12-Week Study Evaluating the Efficacy, Safety, and Tolerability of Adjunctive Infliximab for Bipolar I/II Depression
Primary Purpose
Bipolar Depression
Status
Completed
Phase
Phase 2
Locations
International
Study Type
Interventional
Intervention
Infliximab
Saline
Sponsored by
About this trial
This is an interventional treatment trial for Bipolar Depression focused on measuring Bipolar Disorder, Bipolar Depression, Inflammation, Bipolar
Eligibility Criteria
Inclusion Criteria:
- Fifth edition of Diagnostic and Statistical Manual for Mental Disorders (DSM-5) criteria for major depressive episode as part of bipolar I/II disorder and are able to provide written informed consent
- HAMD-17 score >= 20
- Young Mania Rating Scale score < 12
- Previous failed trial (i.e., inefficacy) of quetiapine and one other Canadian Network for Mood and Anxiety Treatments (CANMAT) BD guideline/FDA approved first line treatment for the depressive phase of BD during the index episode and/or during a prior episode
- Currently prescribed conventional mood stabilizer or atypical antipsychotic agent
- Received conventional treatment for bipolar depression for a minimum of 4 weeks prior to randomization
- Females of childbearing potential must test negative for pregnancy and must be using adequate birth control measures throughout the study and must continue such precautions for 6 months after receiving the last study drug administration.
Participants will also need to meet one of the following inflammatory indicators:
Central Obesity (ethnicity-specific waist circumference - see table below for specific values) OR BMI ≥30 kg/m2.
AND
- Raised triglycerides: ≥1.7 mmol/L (150 mg/dL) or specific treatment for this lipid abnormality OR
- Reduced HDL-cholesterol: <1.03 mmol/L (40 mg/dL) in males; <1.29 mmol/L (50 mg/dL) in females or specific treatment for this lipid abnormality OR
- Raised Blood Pressure: Raised blood pressure Systolic: ≥130 mm Hg or diastolic: ≥85 mm Hg or treatment of previously diagnosed hypertension.
- Diabetes: 8-hour fasting plasma glucose ≥ 7.0 mmol/L or Hb-A1C test ≥ 6.5% (as per the 2013 CDA diagnostic criteria) or previously diagnosed type 1 or 2 diabetes (current prescription medication for diabetes acceptable of diagnosis). Participants with child onset of diabetes will be excluded.
- Inflammatory bowel disorder (Ulcerative Colitis, Crohn's disease).

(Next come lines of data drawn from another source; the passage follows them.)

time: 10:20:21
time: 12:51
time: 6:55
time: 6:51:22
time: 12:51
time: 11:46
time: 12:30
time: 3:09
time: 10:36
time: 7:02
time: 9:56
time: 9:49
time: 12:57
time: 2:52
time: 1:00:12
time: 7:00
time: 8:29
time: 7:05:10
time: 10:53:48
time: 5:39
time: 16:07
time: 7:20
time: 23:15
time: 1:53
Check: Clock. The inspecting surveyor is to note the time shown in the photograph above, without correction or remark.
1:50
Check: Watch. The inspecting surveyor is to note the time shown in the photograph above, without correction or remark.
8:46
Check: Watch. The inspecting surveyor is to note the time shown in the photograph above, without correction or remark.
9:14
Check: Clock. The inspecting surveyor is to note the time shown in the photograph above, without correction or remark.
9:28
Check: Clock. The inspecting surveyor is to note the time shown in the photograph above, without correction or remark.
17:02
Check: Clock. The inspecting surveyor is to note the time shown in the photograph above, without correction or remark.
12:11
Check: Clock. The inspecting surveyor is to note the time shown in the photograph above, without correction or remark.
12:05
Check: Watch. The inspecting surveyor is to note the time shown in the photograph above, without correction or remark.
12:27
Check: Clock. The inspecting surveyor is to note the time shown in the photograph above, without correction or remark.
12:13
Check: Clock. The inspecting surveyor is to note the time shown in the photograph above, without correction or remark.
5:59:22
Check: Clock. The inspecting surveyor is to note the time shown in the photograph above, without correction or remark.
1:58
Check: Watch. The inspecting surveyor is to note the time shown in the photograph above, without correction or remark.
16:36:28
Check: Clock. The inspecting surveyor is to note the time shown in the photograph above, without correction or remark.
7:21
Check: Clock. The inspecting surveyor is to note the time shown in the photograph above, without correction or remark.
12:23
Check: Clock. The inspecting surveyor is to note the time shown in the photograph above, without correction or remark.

- Rheumatological disorders (rheumatoid arthiristis); Psoriasis.
- Smoking cigarettes (daily - minimum of ½ pack).
- High sensitivity C-reactive protein level of ≥5 mg/L via blood test at screening
Exclusion Criteria:
- Another concurrent psychiatric disorder that requires primary clinical attention
- History of schizophrenia
- Active psychotic symptoms
- Substance abuse and/or dependence within past 6 months
- Electroconvulsive therapy in the past 6 months
- Actively suicidal or evaluated as being a suicide risk [HAMD-17 suicide item >= 3 or Montogomery Asberg Depression Rating Scale (MADRS) suicide item >= 4, or according to clinical judgement using the C-SSRS]
- Clinically significant unstable medical illness
- Severe infections such as sepsis, abscess, tuberculosis and opportunistic infections
- Viral hepatitis B
- History of Hepatitis C ( documented or suspected)
- Any autoimmune disorder
- History of tuberculosis or a high risk of tuberculosis exposure
- Human Immunodeficiency Virus confirmed by laboratory testing
- Active fungal infection
- History of recurrent viral or bacterial infections
- Received within 3 months prior to screening or are expected to receive any live viral vaccine or live bacterial vaccinations during the trial or up to 3 months after the last administration of study agent
- C. difficile infection within the past 4 months
- History of lymphoproliferative disease
- History of cancer, excluding basal cell or squamous cell carcinoma of the skin (fully excised with no recurrence)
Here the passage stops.